[Tareas a realizar]:
[a] Traduce al inglés la siguiente oración del texto sobre el doble terremoto en Venezuela: "La fase de búsqueda y rescate comienza a ceder el paso a otra igualmente compleja: la ayuda humanitaria y la reconstrucción."
[b] Responde, a partir del texto sobre el doble terremoto en Venezuela, estas preguntas:
(i) ¿Durante cuánto tiempo sobrevivieron la menor y la anciana entre los escombros?
(ii) Según el balance oficial, ¿cuántas personas fueron rescatadas con vida?
(iii) Además de enormes recursos económicos, ¿qué demandará la etapa de ayuda humanitaria y reconstrucción?
[c] Cita el fragmento del texto sobre el doble terremoto en Venezuela que empieza en "La fase de búsqueda" y termina en "humanitaria aún mayor.".

[Texto seleccionado]:
Una menor y una anciana lograron sobrevivir más de 250 horas, entre los escombros de las edificaciones que no resistieron los embates del doble terremoto. Ellas son íconos vivientes que marcarán la historia venezolana, tal como ocurre con la imagen de Omaira, en Armero, Tolima, en 1.985, atrapada por el lodo caliente, que no le permitió ser rescatada.
El balance oficial habla de 2.954 personas fallecidas, 6.452 rescatadas con vida y más de 16.000 heridos que permanecen en hospitales, clínicas, centros improvisados de atención e, incluso, en parques públicos convertidos en escenarios de emergencia.
La fase de búsqueda y rescate comienza a ceder el paso a otra igualmente compleja: la ayuda humanitaria y la reconstrucción. Es una etapa que demandará enormes recursos económicos, pero, sobre todo, un compromiso permanente de la comunidad internacional para evitar que esta tragedia derive en una crisis humanitaria aún mayor.

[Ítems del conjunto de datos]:
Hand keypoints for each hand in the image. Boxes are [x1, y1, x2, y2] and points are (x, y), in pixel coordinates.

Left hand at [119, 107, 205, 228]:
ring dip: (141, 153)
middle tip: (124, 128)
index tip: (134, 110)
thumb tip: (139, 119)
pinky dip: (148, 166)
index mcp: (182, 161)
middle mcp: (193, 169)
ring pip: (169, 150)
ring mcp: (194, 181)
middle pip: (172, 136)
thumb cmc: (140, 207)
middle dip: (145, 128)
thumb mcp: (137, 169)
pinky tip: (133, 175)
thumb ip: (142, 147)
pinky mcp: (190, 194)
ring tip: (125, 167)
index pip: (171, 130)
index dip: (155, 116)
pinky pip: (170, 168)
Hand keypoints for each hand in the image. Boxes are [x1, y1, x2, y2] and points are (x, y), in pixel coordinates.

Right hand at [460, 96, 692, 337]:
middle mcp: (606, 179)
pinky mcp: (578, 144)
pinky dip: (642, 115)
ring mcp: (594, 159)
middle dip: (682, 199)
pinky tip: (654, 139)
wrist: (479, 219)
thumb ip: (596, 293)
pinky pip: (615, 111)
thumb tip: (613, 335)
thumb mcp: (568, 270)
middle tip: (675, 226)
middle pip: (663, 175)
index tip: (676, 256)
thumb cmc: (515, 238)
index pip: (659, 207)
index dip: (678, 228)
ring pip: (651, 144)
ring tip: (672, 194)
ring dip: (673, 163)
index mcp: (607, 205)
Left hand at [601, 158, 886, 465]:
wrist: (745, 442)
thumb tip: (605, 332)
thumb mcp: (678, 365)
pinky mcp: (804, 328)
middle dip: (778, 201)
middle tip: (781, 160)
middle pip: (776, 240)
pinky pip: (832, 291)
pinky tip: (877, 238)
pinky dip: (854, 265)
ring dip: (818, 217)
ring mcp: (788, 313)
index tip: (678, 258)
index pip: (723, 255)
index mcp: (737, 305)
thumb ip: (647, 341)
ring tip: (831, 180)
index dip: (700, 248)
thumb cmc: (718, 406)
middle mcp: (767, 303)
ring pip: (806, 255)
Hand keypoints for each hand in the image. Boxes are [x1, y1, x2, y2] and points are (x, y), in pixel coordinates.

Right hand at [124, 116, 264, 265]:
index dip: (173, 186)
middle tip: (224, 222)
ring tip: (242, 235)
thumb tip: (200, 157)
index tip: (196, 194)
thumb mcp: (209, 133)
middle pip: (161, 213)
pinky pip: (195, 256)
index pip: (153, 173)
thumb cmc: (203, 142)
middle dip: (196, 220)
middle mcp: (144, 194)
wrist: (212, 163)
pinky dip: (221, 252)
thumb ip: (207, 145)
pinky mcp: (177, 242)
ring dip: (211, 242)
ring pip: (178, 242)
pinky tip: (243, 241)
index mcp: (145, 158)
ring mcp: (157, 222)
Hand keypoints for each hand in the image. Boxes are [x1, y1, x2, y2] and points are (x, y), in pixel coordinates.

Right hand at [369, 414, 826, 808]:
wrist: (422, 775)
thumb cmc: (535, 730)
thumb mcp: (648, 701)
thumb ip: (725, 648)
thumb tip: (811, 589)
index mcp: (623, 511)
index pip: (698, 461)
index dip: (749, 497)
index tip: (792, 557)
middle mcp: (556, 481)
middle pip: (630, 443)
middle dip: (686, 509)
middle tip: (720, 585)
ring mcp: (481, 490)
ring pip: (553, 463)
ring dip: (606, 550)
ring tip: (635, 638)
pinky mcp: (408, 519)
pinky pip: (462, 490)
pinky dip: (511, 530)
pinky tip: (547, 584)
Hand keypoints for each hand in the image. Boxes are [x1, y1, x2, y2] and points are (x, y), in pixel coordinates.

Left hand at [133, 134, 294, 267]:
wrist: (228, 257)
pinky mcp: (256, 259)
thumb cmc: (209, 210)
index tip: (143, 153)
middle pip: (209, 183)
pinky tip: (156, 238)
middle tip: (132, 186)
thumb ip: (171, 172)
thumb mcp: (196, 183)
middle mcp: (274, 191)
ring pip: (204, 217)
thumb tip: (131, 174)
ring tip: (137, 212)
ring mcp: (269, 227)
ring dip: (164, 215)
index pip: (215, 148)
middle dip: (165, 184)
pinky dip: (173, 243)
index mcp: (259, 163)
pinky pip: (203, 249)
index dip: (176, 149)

[Respuestas por tarea]:
[a] The search and rescue phase is beginning to give way to another, equally complex one: humanitarian aid and reconstruction.

[b]
(i) Más de 250 horas.
(ii) 6.452 personas.
(iii) Un compromiso permanente de la comunidad internacional.

[c]
La fase de búsqueda y rescate comienza a ceder el paso a otra igualmente compleja: la ayuda humanitaria y la reconstrucción. Es una etapa que demandará enormes recursos económicos, pero, sobre todo, un compromiso permanente de la comunidad internacional para evitar que esta tragedia derive en una crisis humanitaria aún mayor.